In the cross we see that God has entered the pain of the world. God has chosen not to avoid or
minimize suffering, but to fully engage it for the healing of all creation. Now, still, we see God most clearly and consistently amidst suffering – in the hospital room, the funeral home, the war zone, the refugee camp, the detention center.

Many of us have found that to be true in our own lives. We’ve known God’s presence most fully in times of grief or when we are walking with people who are in need. We’ve cried out, “Where are you God?” and find, in time, that God is right there with us. God is in the pain working healing and new life.

We can’t always see that, we rarely can feel it, but God is there. God’s presence is the blessing we all need; it is the blessing we are given in Christ Jesus.

When we see that God is in pain, this gives us an important way to view and engage the world.

Rather than seeing the needs of our neighbors as a nuisance or something to be pitied, we can
recognize that need is a place to meet God and join God.

Rather than feeling overwhelmed by the pain of the world, we can trust that God is at work in the suffering and that God gives us what we need to join that work. Rather than offering charity be- cause we are so blessed and should give to those less fortunate, we can be present with people in need, yearning together for the blessing of God’s healing presence.
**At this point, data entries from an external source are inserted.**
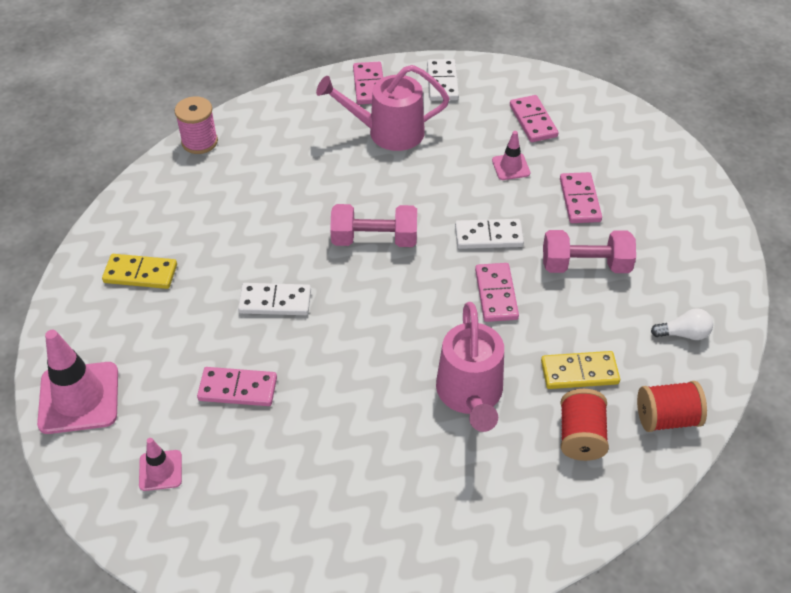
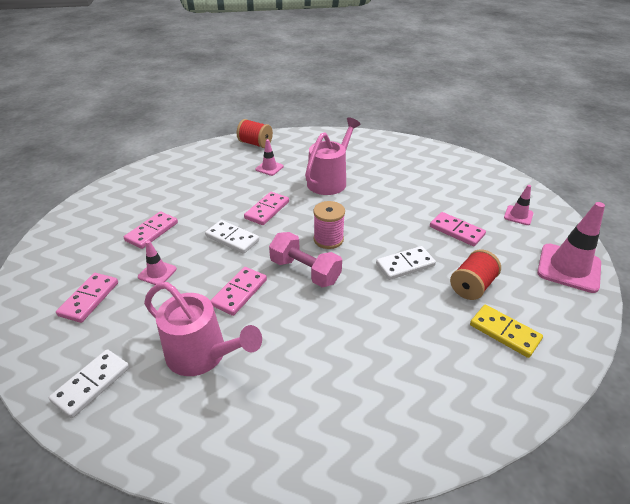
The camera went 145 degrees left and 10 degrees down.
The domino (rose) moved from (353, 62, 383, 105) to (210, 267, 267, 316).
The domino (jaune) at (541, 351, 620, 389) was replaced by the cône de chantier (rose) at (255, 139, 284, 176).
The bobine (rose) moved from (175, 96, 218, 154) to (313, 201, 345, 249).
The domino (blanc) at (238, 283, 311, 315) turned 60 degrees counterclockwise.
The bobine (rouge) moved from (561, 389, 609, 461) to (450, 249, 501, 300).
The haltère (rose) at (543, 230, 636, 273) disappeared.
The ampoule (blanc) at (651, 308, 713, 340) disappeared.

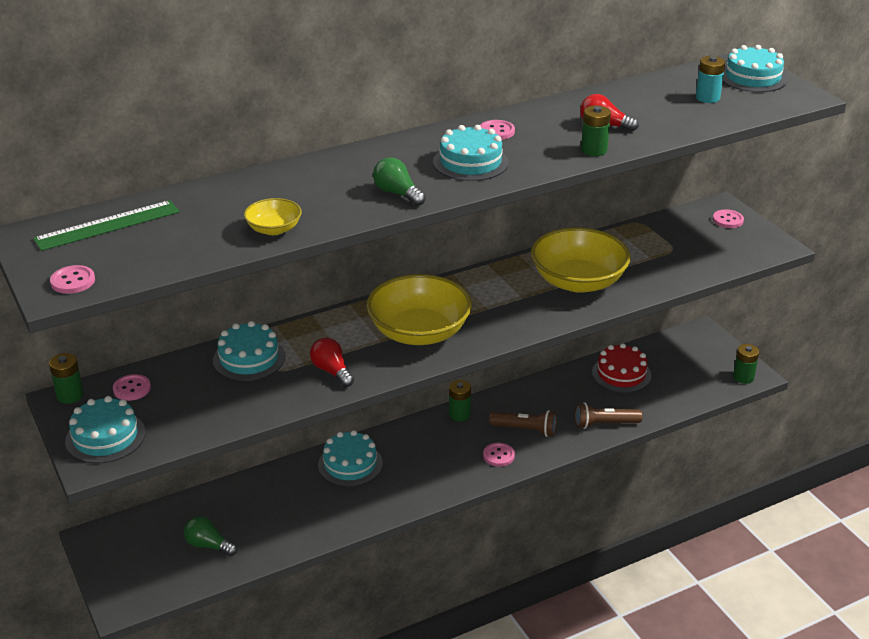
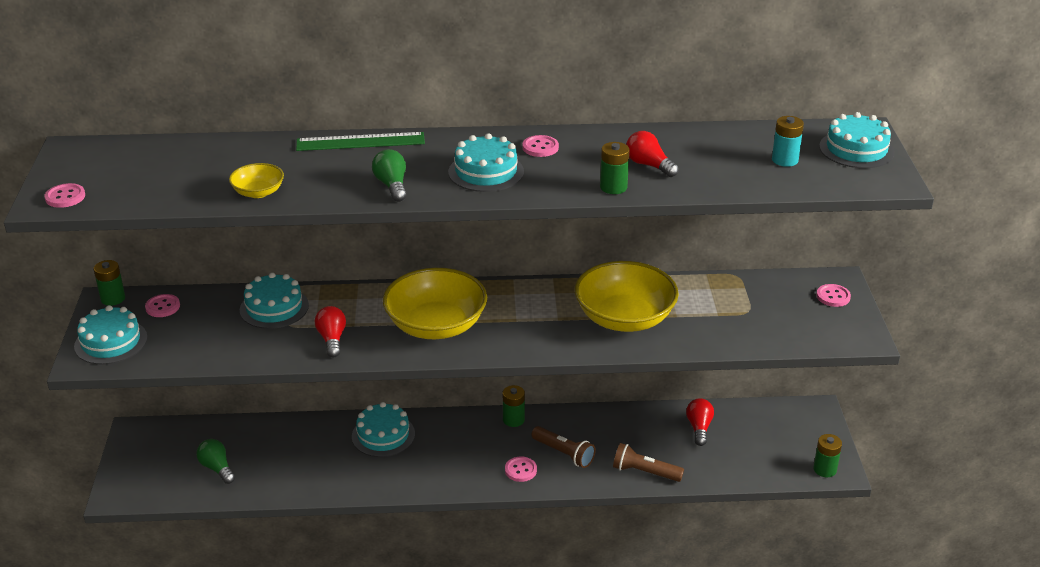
The camera went 25 degrees right and 0 degrees up.
The règle (vert) moved from (33, 200, 179, 251) to (296, 132, 425, 151).
The gâteau (rouge) at (592, 343, 651, 393) was replaced by the ampoule (rouge) at (686, 398, 714, 446).

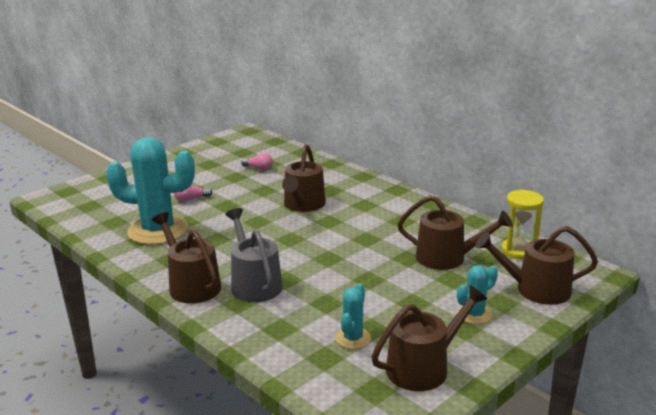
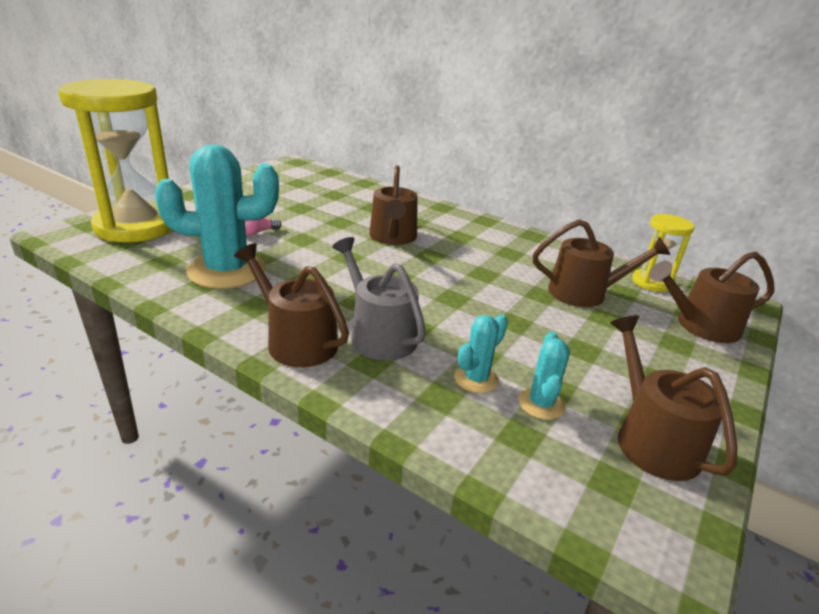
The camera went 15 degrees left and 5 degrees up.
The sablier (jaune) at (58, 79, 172, 242) appeared.
The cactus (turquoise) moved from (457, 265, 498, 324) to (454, 314, 508, 393).
The arrosoir (marron) at (371, 285, 488, 391) turned 60 degrees counterclockwise.
The ampoule (rose) at (241, 153, 273, 171) disappeared.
This is how we become pure in heart, merciful peacemakers who hunger and thirst for righteous- ness. This is how we do justice, love kindness and walk humbly with God. This is how we live out our mission as a congregation – by entering into the pain of the world.

Being present is the most important thing we can do for those who are suffering. It’s how we can offer a blessing to them, how we help make God’s blessing to them known.

Author Jan Richardson makes this clear in words of blessing she wrote after the sudden death of her husband, titled “The Blessing You Should Not Tell Me.” It speaks to what we most need from each other at any time of sorrow and grief. She writes:

Do not tell me
this will make me
more compassionate,
more loving.
more holy.

Do not tell me
this will make me
more grateful for what
I had.

Do not tell me
I was lucky.

Do not even tell me
there will be a blessing.

Give me instead
the blessing
of breathing with me.

Give me instead
the blessing
of sitting with me
when you cannot think
of what to say …

If you could know
what grace lives
in such a blessing
you would never cease to offer it.

If you could glimpse
the solace and sweetness
that abide there,
you would never wonder
if there was a blessing
you could give
that would be better
than this—
the blessing of
your own heart
opened
and beating
with mine.

We can be present for one another and with one another because God is with us, with you, in Christ Jesus.

Because God is with us, we can sing the words of Julian of Norwich who wrote, “All shall be well, and all shall be well, and all manner of things shall be well.” This past week, the Blairs sang this around their beloved Ben’s deathbed as they awaited the time when Ben would donate his organs to others.

Today, we, too, can join them in singing for ourselves and for all creation. Because we are blessed by God’s presence, all shall be well.

Let’s take a moment for silent prayers.